Gebruik de wetten van Kirchhoff om spanningen na te lopen. Middenin is blijkbaar geaard - dat noemen we 0 V. Richting A staan er 2 batterijen die samen 4V spanningsverschil geven. Met de min-kant naar A toe. Dus A heeft (tov aarde) blijkbaar -4 V.
Kloksgewijs geredeneerd is er een spanningsval over de 2Ω weerstand, dan een daling van 10 V en richting B een daling door de 10Ω weerstand. Alleen moet je de waarden van de spanning nog vinden.
Daartoe neem je de gesloten cirkel langs 10 V batterij, en 2Ω en 4Ω weerstand.

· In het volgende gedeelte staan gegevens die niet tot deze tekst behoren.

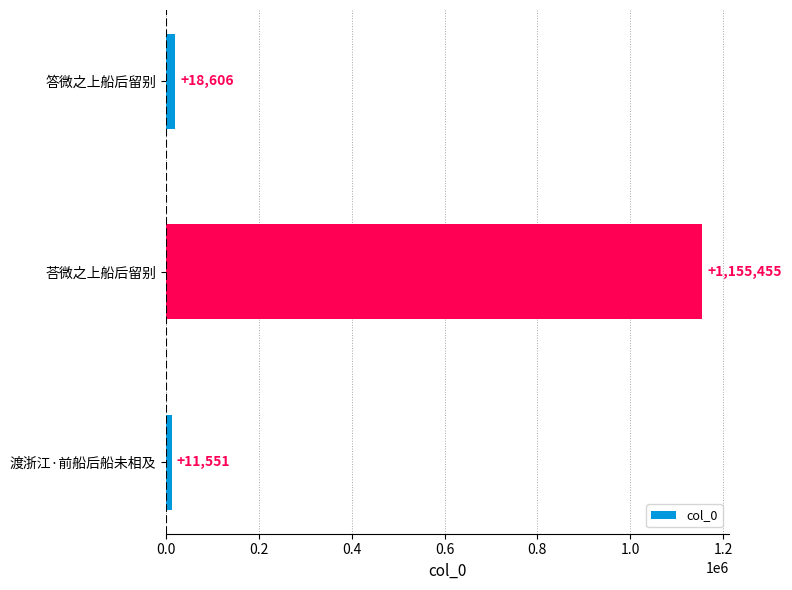

Is it true that the value at 答微之上船后留别 is 18606?

True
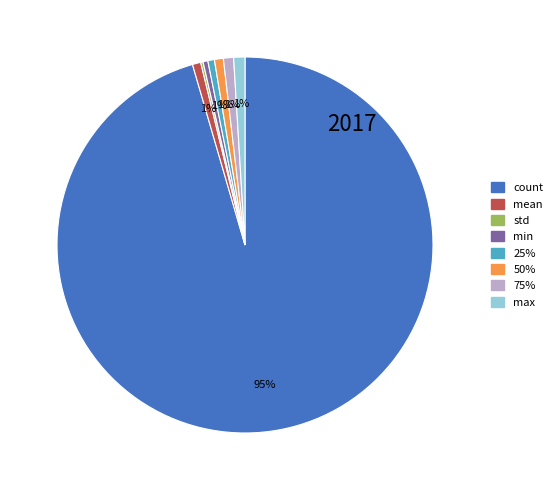

True or false: 25% accounts for 12% of the total.

False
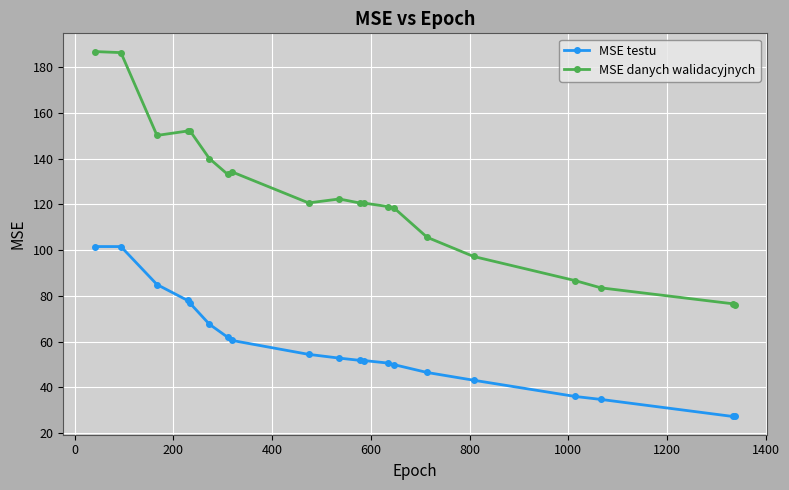

What is the minimum value for MSE danych walidacyjnych?

76.0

Blijkbaar staat die 10V over beide weerstanden. Hoe groot is de stroomsterkte dan? Wat is de spanningsval dan over 2Ω en over 4Ω . En dat gerelateerd aan het punt dat we 0V noemen?
En wat is dan de spanning aan de linkerkant dan de 10Ω? Als er geen stroom loopt, vervalt over die weerstand ook geen spanning en weet je wat de spanning in B is. Wat is dan het spanningsverschil tussen A en B? Als er wel stroom gaat lopen doordat iets tussen A en B wordt aangesloten, dan verandert het verhaal want dan gaat een stroom door 10Ω lopen en daarmee daalt de spanning in B.